• [Texto]

Como referem Farinha e Menezes (1983), “o aparecimento do automóvel era, no
princípio do século (século XX), visto como solução para os problemas de mobilidade e
acessibilidade e como contribuição válida para melhorar muito significativamente a qualidade
de vida nas grandes metrópoles. Porém, a generalização do automóvel suprimiu as funções
tradicionais de espaço multifuncional desempenhadas pela rua. Nas ruas projectadas no século
XIX era frequente perto de metade da sua largura ser destinada a peões, o que era largamente
suficiente, pois na época, poucos edifícios tinham mais que três pisos. Consoante a altura dos
edifícios foi sendo cada vez maior (automaticamente causando um fluxo de peões superior) a
dimensão em largura dos passeios não foi ampliada de forma proporcional, sendo ainda
reduzida devido à crescente necessidade de espaço para os veículos motorizados.
Mas os comuns cidadãos, que necessitam de se deslocarem para chegar aos seus locais
de trabalho, não são os únicos culpados pela emancipação do automóvel nas cidades em
detrimento do peão. A deficiente gestão do território, sem qualquer tipo de eficácia e visão
relativamente às questões do planeamento urbano, da acessibilidade e da mobilidade, também
têm responsabilidade.

• [Requisitos do exercício]
• 1. No texto sobre o automóvel nas cidades, que parte da largura das ruas projectadas no século XIX era frequentemente destinada a peões?
• 2. Prossiga o texto sobre o automóvel nas cidades a partir da última frase apresentada.

• [Listagem de dados]
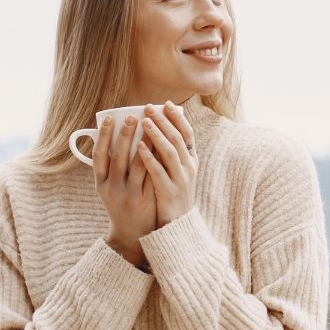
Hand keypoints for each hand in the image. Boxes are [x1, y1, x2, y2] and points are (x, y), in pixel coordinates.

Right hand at [92, 112, 155, 254]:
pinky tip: (162, 145)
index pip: (98, 156)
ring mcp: (129, 194)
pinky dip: (156, 159)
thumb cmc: (121, 204)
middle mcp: (112, 188)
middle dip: (125, 135)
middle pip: (118, 157)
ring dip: (144, 143)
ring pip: (137, 164)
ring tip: (150, 126)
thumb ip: (110, 167)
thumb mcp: (109, 188)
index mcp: (100, 183)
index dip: (102, 137)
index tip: (108, 119)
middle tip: (132, 117)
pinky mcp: (145, 199)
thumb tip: (115, 137)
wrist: (131, 235)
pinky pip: (151, 175)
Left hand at [136, 100, 197, 227]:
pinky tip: (138, 147)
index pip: (188, 134)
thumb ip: (171, 153)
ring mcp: (181, 180)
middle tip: (150, 107)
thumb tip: (158, 129)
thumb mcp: (177, 173)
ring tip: (144, 121)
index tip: (166, 104)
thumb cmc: (172, 195)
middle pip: (178, 139)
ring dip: (157, 135)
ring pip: (170, 152)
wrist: (177, 225)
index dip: (178, 118)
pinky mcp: (169, 192)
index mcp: (191, 161)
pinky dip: (149, 157)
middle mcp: (189, 168)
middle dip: (164, 121)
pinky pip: (159, 171)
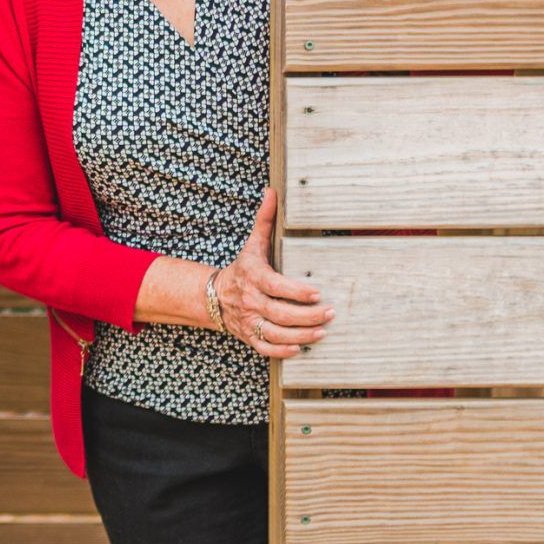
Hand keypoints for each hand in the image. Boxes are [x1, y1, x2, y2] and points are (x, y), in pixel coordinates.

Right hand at [211, 188, 331, 358]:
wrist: (214, 295)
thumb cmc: (243, 268)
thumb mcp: (252, 244)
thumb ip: (265, 220)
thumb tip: (273, 192)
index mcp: (253, 277)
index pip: (275, 286)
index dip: (296, 292)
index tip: (316, 293)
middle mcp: (250, 301)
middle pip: (279, 313)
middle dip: (307, 316)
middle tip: (330, 313)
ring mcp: (249, 321)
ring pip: (276, 334)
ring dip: (301, 336)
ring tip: (322, 332)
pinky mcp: (249, 336)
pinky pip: (265, 348)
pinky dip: (283, 351)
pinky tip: (301, 348)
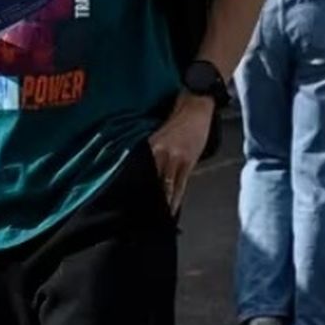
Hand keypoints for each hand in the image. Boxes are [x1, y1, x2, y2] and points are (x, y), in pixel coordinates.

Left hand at [148, 93, 214, 214]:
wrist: (195, 106)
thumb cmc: (179, 120)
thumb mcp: (160, 136)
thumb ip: (154, 153)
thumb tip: (148, 172)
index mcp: (150, 146)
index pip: (141, 173)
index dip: (136, 189)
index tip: (130, 203)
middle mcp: (159, 152)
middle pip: (151, 181)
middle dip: (147, 199)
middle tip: (140, 216)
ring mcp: (174, 157)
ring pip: (165, 187)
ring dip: (161, 203)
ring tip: (156, 219)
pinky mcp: (187, 161)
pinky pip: (180, 185)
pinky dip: (175, 199)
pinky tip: (171, 210)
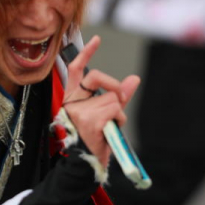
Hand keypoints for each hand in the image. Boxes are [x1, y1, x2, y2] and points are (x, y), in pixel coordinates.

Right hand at [62, 35, 140, 165]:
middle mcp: (71, 103)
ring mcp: (78, 111)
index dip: (86, 53)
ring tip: (109, 127)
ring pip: (112, 97)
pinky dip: (119, 120)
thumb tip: (134, 79)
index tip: (96, 40)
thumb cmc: (95, 140)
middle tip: (118, 104)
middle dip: (114, 87)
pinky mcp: (89, 120)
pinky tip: (110, 131)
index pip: (75, 71)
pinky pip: (115, 109)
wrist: (86, 165)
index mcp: (72, 99)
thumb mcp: (106, 115)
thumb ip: (119, 96)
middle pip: (98, 78)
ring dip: (118, 112)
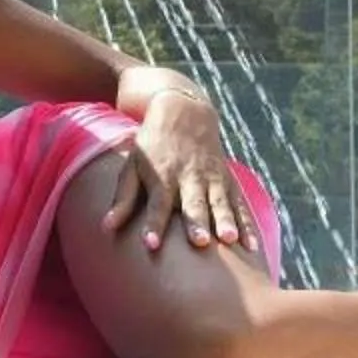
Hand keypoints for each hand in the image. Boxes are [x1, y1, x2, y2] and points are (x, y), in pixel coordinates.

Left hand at [101, 92, 258, 255]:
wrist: (184, 110)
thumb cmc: (152, 145)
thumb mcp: (133, 165)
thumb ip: (123, 198)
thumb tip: (105, 227)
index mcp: (163, 176)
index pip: (157, 204)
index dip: (154, 225)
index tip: (151, 245)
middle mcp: (189, 178)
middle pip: (193, 203)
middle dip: (197, 222)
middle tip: (199, 243)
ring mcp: (212, 178)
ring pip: (220, 202)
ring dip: (226, 221)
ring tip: (230, 240)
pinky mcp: (228, 180)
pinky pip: (239, 204)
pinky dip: (247, 224)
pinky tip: (252, 247)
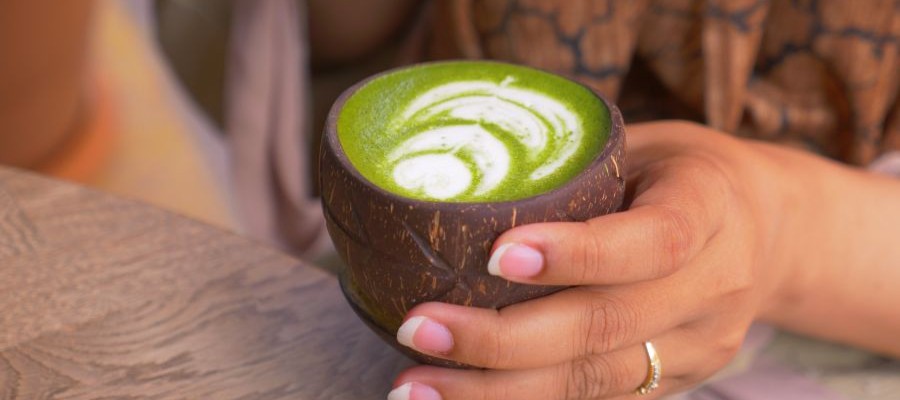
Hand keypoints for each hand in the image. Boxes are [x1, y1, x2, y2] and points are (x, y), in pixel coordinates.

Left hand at [387, 121, 802, 399]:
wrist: (769, 230)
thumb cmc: (682, 173)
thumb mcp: (645, 144)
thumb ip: (576, 167)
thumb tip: (458, 179)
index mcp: (710, 208)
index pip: (652, 241)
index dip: (577, 255)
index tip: (496, 257)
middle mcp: (714, 286)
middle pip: (608, 326)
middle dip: (502, 339)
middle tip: (420, 329)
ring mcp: (698, 345)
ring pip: (594, 380)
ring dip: (495, 390)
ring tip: (417, 386)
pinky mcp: (675, 380)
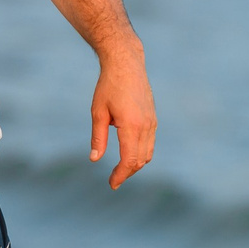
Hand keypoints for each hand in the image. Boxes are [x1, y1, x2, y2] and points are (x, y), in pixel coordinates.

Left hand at [89, 43, 156, 188]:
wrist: (126, 63)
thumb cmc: (108, 86)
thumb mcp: (98, 112)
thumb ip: (98, 138)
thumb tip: (95, 159)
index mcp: (131, 126)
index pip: (129, 160)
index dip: (120, 175)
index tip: (111, 184)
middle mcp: (146, 126)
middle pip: (140, 160)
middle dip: (127, 173)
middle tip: (113, 180)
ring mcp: (152, 122)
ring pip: (148, 153)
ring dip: (135, 164)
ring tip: (120, 169)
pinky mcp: (153, 118)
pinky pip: (150, 143)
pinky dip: (141, 153)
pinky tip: (128, 153)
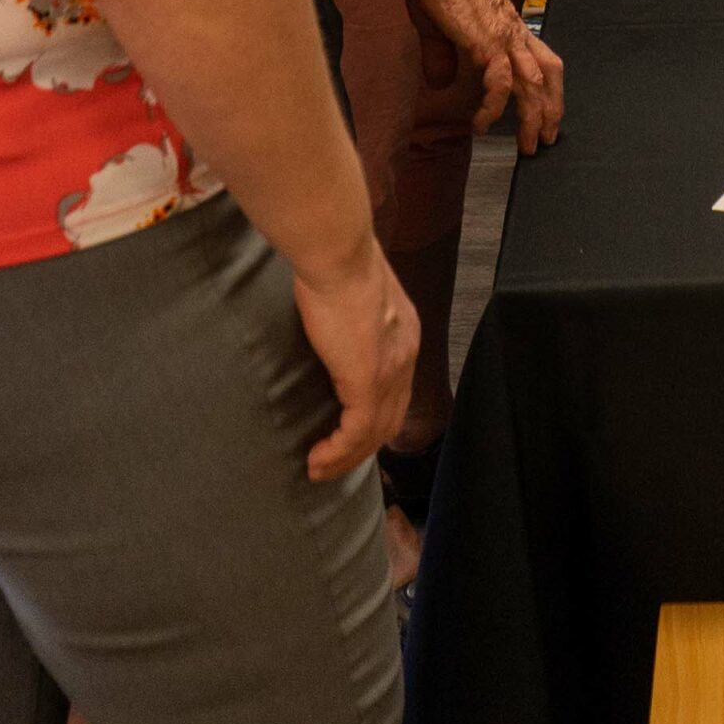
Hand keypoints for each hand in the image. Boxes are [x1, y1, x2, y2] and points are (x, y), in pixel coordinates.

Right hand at [293, 239, 419, 481]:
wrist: (339, 255)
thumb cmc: (337, 261)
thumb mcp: (352, 291)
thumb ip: (350, 311)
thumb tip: (329, 312)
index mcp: (404, 334)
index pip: (397, 389)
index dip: (375, 416)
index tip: (347, 432)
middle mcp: (405, 356)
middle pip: (391, 418)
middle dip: (362, 446)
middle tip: (332, 461)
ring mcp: (390, 372)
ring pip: (375, 433)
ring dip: (346, 458)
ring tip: (318, 469)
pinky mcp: (368, 383)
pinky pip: (356, 433)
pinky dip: (338, 453)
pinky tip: (317, 459)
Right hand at [405, 0, 565, 151]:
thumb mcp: (440, 28)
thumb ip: (443, 57)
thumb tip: (440, 83)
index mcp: (510, 29)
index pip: (544, 61)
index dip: (550, 89)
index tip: (547, 112)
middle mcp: (515, 35)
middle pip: (548, 76)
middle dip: (551, 110)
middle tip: (548, 139)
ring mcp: (504, 39)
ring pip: (532, 85)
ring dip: (533, 117)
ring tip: (529, 145)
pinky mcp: (487, 44)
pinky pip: (500, 84)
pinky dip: (494, 108)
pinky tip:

• [Respostas abaixo]
• 1. Perto de metade da sua largura.

• 2.
A dispersão urbana das áreas residenciais e a difusão no espaço das diversas
actividades, associados aos novos modos de vida, tornaram as deslocações diárias das
populações mais longas e com maior duração, incentivando a utilização do automóvel e
fazendo com que a mobilidade urbana diária se tornasse num problema complexo para o
planeamento urbano.
Neste artigo serão feitas algumas considerações sobre alguns métodos e técnicas de
acalmia de tráfego.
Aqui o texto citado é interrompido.